Jackson and USF plan to collaborate in three key areas: research, education and clinical care.
- RESEARCH. Jackson and USF researchers will collaborate on work in such endeavors as computational biology and bioinformatics; cancer; Alzheimer’s disease and the neurosciences; metabolic diseases; and a host of other diseases. Researchers and clinicians will work together to bring the latest discoveries into clinical practice, with an emphasis on new medicine that is tailored to respond to the individual.
- EDUCATION. Advancing technologies demand a different kind of education for the next generation of healthcare professionals. USF Health and Jackson are leaders in medical and scientific education. The partnership will lead the way in educating students in medicine, nursing, pharmacy and emerging health professions in the areas of personalized health, pharmacogenomics, and bioinformatics. The partnership also expects to develop continuing medical education programs to help teach doctors and other practicing health professionals about these new areas of medicine.

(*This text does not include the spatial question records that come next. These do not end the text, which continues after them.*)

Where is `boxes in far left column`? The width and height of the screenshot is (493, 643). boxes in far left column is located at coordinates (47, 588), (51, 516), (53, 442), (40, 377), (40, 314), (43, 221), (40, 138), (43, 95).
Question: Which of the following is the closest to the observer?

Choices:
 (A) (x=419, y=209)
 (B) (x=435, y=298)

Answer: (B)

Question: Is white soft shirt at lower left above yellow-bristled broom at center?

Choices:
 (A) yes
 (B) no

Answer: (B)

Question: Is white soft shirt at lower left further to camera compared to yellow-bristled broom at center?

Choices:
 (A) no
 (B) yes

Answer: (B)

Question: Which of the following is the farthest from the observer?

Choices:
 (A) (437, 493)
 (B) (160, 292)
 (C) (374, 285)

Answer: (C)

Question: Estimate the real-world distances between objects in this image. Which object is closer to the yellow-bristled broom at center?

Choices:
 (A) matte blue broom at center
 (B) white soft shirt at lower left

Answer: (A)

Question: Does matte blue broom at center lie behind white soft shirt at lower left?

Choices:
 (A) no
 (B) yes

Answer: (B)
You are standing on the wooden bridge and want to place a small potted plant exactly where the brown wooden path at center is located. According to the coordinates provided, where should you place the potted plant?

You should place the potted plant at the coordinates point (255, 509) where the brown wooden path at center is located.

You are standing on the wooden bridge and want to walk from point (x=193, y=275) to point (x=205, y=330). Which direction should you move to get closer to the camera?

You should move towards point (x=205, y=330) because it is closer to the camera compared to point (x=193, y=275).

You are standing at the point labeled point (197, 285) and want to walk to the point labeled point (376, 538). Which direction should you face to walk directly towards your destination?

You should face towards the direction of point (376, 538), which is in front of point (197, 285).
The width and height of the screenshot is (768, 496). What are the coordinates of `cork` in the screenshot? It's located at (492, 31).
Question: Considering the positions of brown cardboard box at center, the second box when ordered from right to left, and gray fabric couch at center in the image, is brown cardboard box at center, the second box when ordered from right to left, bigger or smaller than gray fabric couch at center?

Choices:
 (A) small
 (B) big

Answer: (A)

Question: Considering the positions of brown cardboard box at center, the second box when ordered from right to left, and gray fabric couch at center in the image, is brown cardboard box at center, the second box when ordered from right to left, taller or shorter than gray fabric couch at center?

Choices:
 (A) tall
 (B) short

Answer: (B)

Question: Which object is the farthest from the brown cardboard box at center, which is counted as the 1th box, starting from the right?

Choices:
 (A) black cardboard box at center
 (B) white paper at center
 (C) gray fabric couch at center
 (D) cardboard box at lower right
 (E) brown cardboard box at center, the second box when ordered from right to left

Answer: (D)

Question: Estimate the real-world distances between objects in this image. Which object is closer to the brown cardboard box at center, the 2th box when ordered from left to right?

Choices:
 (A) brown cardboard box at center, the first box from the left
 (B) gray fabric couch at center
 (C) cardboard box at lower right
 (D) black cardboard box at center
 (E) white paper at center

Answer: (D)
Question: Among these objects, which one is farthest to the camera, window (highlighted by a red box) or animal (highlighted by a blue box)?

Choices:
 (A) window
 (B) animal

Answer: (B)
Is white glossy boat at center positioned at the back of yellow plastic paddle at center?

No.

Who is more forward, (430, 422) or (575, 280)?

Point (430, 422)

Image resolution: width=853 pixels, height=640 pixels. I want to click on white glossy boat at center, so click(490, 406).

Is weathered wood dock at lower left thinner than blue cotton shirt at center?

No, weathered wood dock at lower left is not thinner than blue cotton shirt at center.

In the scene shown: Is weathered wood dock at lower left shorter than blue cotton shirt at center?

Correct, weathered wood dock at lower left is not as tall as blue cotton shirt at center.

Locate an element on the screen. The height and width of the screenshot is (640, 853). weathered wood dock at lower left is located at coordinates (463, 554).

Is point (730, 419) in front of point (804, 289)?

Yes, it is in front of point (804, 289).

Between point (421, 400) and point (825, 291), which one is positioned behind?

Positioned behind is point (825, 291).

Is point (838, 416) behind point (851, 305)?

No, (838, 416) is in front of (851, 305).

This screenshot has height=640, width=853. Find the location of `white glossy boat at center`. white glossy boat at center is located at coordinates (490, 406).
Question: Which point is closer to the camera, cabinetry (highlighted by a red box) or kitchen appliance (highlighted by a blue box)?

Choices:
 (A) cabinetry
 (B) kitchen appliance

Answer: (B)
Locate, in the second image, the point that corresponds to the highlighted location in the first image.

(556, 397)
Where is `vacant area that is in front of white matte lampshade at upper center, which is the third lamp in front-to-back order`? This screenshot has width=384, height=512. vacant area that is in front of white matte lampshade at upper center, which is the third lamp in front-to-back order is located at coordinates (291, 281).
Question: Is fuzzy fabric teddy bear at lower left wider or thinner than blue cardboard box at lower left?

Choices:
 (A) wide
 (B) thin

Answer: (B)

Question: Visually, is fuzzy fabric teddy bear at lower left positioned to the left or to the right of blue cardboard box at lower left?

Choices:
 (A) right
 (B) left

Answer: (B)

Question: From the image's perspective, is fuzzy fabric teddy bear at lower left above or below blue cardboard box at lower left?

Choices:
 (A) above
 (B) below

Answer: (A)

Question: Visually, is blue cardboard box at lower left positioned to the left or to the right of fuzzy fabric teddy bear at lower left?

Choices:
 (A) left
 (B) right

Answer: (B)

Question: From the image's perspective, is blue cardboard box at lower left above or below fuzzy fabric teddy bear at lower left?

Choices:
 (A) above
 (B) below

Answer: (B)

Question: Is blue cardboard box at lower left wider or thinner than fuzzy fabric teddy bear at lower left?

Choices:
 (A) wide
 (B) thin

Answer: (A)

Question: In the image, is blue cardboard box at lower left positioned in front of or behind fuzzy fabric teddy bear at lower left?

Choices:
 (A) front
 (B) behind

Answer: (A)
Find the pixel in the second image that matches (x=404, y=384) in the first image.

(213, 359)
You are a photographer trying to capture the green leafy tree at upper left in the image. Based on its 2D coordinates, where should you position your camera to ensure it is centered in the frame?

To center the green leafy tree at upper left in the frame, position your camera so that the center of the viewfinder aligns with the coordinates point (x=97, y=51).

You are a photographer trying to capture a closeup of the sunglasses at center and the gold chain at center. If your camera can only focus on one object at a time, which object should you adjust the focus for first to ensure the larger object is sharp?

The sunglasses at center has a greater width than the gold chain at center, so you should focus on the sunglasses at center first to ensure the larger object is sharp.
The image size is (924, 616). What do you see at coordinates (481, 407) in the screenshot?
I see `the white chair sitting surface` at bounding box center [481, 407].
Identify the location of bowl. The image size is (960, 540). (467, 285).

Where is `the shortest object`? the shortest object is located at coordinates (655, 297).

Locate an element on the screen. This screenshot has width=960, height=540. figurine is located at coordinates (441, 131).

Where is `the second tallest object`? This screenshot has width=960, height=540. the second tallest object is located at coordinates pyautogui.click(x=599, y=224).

- CLINICAL CARE. Jackson and USF Health will team with other health care organizations to develop a clinical campus that will provide the latest in cutting-edge personalized medicine and health care to patients from Collier County and beyond. USF already is creating new models to help patients with chronic conditions live optimistically. The partnership will be ideally positioned to provide personalized medicine across a continuum of care, from home therapies to outpatient and inpatient services.
Those initiatives will further increase the economic impact of the research and education village planned for eastern Collier County. An economic analysis performed by the Washington Economic Group predicts that within 10 years, the research and education village will generate 7,500 jobs and $500 million in annual economic activity in cumulative economic impact in Collier County – and even more across the southwestern Florida region. The partnership with USF Health will accelerate these economic benefits.
“Collier County’s vision of building a biomedical cluster, and its determination to become a key player in the biomedical revolution are very powerful incentives for USF Health to act now,” said Klasko.
Noting that Edison State College has already committed to creating a charter high school in the research and education village, Hewett said, “There will be many more announcements like this one. We look forward to welcoming scientific, educational and medical partners from around the world. We will also see a growing number of commercial ventures locating here.
“This is a great day for the citizens of Collier County and southwest Florida as well as for us,” Hewett said. “Together, we will transform the economy of this region, and help southwest Floridians lead longer, healthier lives.”